In the wake of three people dying inside a Centre County farm silo Wednesday morning, we asked experts about the common dangers associated with working inside silos. Law enforcement officials say silo gas caused the three deaths.

Douglas Braff spoke with agriculture experts on Wednesday about this.

In total happenstance, these three silo deaths came the same week as this year’s national farm safety and health week.

“So, farming is very dangerous in general,” Chris Houser, the assistant director of agronomy and natural resources programs at Penn State Extension Silos are just one part of that.”

According to the most recent farm fatality data, from Penn State Extension, 2021 saw 16 reported deaths related to agriculture in Pennsylvania. That’s down from 39 in 2020.

Nonetheless, the National Education Center for Agricultural Safety says “the agricultural sector is still the most dangerous in America.”

The Center adds that the autumn harvest can be “one of the busiest and most dangerous seasons of the year” for the sector, which is why the third week of September is Safety and Health Week. They cite 2019 data from the U.S. Bureau of Labor Statistics reporting that there were 23.1 deaths per 100,000 agricultural workers.

But officials from Penn State Extension and the Pennsylvania Farm Bureau said that silos present unique dangers especially silo gas, the very thing officials say caused Wednesday morning’s silo deaths.

“And usually a lot of times, in the fall and if, especially a drought year, for some reason when that silo or that corn silo starts to go through a fermentation process it’ll give off a sulfur-type gas and usually it can be light or you can actually see a yellow gas coming out of the chute of the silo.”

Centre County is one of several in Pennsylvania that have been under a “drought watch” from the Pennsylvania Department of Environmental Protection.

“The nitrogen, is more concentrated in that corn currently And it builds up in the silo during the normal fermentation process.
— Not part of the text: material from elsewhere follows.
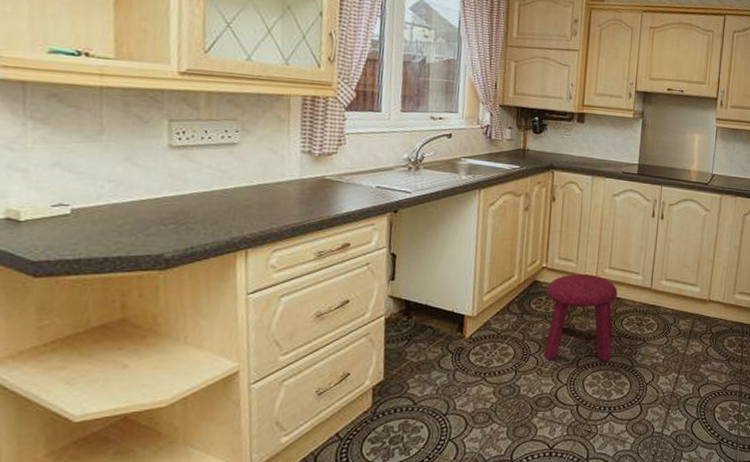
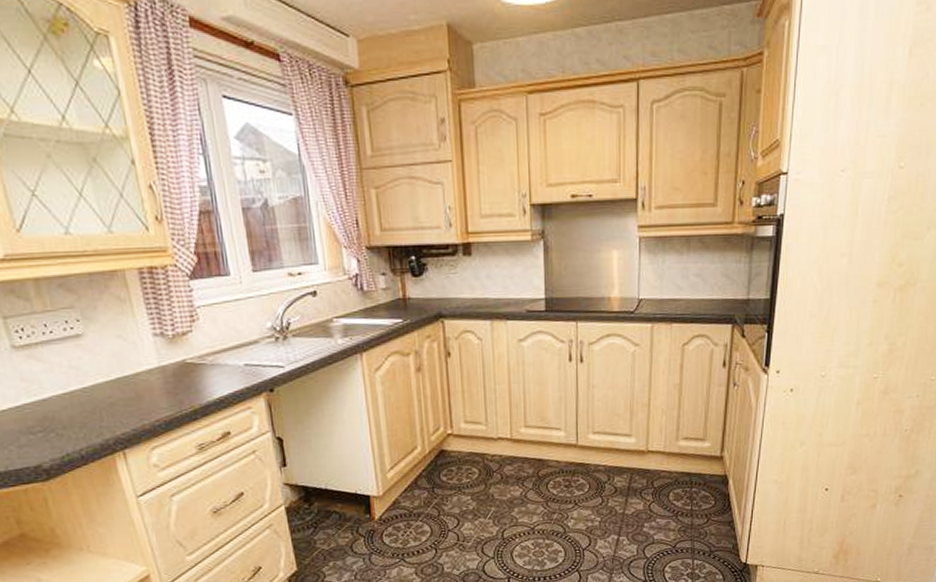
stool: present [543,274,618,362] -> none [455,436,540,535]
And it sort of just lays in that silo if it’s not properly ventilated, and it can just compound there. And if someone enters that space, there’s not enough oxygen for them to breathe.”

But how can farmers prevent these deadly situations going forward?

“The biggest danger, is that first week after filling the silo, after that last silage is put in. If farmers can stay out of that for the first week, that’s great.”

Houser also emphasized that “we really need to ventilate those silos when anybody’s entering them.”

Ebert pointed out that one person should be outside the silo who “can react rather quickly to a situation.”